Every season is my favorite season.
I guess this happens when you grow up with two seasons: summer and summerer.
I lived in southern California until about age 11 and then lived in the Phoenix area until 22. I didn't experience snowfall until 23 when I moved to Colorado for graduate school. I remember hearing for about a week that it was going to snow—the anticipation was killing me. I was sitting in my office, looking out the window, when it happened.
I ran outside like a child, face up to the sky, mouth open—ready for someone to have men in white coats take me away. But I didn't care. It seemed so magical to me. It covered every dirty, unattractive blemish. It still seems that way to me—almost ten years later.
Since that first snow I've seen how harsh the seasons can be. I've experienced destructive lightning, rain, flooding, ice, and snow. And I'm never more amazed than when—each March—the soil gives way to new growth, the trees sport their new buds, and we see just how forgiving the earth can be—just like people.
When asparagus makes its first appearance at our local market, we know that warmer weather and longer days are around the corner—the earth forgives yet again.
This recipe is simpler than simple—calling it a recipe at all feels a little over the top. It does, however, make a beautiful breakfast that celebrates the season. So, grab some eggs and get to crackin'.
TO MAKE THIS RECIPE YOU WILL NEED:
12 asparagus stalks (thick ones), woody ends removed
2-3 tablespoons olive oil
2 ounces Parmesan cheese, shaved
Prepare-agus... the asparagus. Using a vegetable peeler, start at the top of the stalk and peel ribbons all the way to the end. You'll be left with a thicker piece, which is ok. Toss asparagus with a tablespoon of olive oil and a little salt and pepper.

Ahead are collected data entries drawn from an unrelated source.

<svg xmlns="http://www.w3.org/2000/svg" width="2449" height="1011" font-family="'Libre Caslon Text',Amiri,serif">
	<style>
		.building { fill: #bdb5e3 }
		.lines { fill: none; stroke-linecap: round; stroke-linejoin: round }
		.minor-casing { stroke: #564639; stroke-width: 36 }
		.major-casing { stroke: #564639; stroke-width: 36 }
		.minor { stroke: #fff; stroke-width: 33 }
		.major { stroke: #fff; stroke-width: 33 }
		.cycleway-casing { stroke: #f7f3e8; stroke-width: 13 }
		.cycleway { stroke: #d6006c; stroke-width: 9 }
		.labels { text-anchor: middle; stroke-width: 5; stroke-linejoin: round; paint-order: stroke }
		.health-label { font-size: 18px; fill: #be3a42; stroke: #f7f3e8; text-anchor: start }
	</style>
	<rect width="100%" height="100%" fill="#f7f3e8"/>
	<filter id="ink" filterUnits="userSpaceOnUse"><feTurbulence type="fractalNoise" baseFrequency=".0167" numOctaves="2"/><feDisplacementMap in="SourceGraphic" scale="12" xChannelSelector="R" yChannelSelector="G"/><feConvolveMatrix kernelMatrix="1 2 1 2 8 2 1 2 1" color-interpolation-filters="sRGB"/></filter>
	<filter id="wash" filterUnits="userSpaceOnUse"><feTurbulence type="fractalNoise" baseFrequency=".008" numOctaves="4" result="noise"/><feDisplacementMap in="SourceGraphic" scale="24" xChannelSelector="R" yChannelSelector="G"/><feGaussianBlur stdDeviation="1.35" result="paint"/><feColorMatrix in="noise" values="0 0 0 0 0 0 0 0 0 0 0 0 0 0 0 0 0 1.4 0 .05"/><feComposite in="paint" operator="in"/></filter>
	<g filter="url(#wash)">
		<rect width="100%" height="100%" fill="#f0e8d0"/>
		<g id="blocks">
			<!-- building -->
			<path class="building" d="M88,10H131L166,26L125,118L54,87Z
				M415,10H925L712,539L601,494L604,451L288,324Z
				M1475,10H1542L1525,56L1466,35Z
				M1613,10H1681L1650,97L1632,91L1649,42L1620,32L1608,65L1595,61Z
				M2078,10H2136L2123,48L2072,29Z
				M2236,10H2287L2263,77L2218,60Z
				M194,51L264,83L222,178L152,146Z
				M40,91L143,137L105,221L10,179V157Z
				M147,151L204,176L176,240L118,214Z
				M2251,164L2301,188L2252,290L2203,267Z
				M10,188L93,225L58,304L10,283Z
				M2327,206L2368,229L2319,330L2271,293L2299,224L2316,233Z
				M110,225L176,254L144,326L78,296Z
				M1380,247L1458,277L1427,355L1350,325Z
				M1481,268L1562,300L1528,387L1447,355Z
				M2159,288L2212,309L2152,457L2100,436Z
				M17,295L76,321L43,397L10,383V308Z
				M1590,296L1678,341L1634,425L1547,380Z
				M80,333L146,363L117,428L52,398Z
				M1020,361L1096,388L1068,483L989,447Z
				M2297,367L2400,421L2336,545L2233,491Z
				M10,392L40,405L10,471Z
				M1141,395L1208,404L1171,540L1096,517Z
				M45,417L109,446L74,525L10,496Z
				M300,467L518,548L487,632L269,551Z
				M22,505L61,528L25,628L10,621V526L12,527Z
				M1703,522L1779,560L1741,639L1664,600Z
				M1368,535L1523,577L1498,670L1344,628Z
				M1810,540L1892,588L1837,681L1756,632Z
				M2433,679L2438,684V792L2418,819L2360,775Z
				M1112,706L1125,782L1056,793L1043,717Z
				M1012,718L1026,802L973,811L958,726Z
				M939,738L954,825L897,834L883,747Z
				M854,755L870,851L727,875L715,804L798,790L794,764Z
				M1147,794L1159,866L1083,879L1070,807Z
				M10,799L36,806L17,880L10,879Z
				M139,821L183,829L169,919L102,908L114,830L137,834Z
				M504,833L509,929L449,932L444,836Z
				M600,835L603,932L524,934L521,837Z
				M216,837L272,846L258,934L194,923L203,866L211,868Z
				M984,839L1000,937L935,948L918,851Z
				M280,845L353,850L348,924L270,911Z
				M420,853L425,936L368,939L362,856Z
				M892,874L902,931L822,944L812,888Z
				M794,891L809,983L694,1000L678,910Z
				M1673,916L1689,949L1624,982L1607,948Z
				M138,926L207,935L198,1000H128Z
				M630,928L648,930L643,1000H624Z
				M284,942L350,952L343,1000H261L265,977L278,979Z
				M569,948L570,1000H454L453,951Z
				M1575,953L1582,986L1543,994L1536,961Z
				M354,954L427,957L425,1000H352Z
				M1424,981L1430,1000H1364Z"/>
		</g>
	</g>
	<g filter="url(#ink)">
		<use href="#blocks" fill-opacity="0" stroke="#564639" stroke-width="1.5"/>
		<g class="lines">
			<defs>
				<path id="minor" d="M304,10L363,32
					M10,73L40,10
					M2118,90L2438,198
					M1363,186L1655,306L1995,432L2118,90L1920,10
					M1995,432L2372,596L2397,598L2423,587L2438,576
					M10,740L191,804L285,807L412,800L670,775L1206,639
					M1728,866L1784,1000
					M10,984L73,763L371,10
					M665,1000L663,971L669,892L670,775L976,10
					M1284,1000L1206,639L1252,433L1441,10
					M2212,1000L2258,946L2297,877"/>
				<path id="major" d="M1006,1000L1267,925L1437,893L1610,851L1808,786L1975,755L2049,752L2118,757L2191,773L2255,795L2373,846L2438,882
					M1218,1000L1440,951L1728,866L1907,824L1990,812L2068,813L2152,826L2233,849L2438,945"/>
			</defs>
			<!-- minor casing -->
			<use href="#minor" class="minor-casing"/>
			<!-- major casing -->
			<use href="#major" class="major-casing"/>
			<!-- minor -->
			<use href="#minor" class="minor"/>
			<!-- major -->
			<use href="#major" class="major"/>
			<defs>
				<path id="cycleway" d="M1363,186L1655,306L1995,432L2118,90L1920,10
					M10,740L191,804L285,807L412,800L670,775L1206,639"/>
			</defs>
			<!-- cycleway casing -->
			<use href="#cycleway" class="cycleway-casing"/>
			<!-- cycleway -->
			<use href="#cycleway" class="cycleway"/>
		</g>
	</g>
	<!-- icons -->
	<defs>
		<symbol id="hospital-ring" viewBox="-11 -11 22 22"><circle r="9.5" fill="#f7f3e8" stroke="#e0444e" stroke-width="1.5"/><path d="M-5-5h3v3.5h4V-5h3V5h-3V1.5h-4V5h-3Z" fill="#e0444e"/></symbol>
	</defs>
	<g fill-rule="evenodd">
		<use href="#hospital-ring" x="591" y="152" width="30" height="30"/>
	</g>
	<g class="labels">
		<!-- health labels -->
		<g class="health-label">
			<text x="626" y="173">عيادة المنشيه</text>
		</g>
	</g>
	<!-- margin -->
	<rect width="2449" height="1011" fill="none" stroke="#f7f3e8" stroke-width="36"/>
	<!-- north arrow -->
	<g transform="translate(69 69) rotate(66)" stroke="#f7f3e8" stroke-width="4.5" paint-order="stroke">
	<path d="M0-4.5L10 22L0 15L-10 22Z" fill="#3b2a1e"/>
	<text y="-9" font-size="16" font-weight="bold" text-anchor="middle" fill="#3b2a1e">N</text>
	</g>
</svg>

Arrange asparagus in the skillet. Create little dams with the asparagus ribbons, building up the walls so that the eggs will stay inside.
Cook your eggs. Heat your pan with the asparagus over low heat for several minutes. Add a small amount of olive oil to each open space. Heat for another minute. Crack an egg, being careful not break the yolks, in each open space and cook until the whites are set and the yolks are runny, about 4-5 minutes.
Remove from heat. And top with more salt and pepper and sprinkle with Parmesan cheese.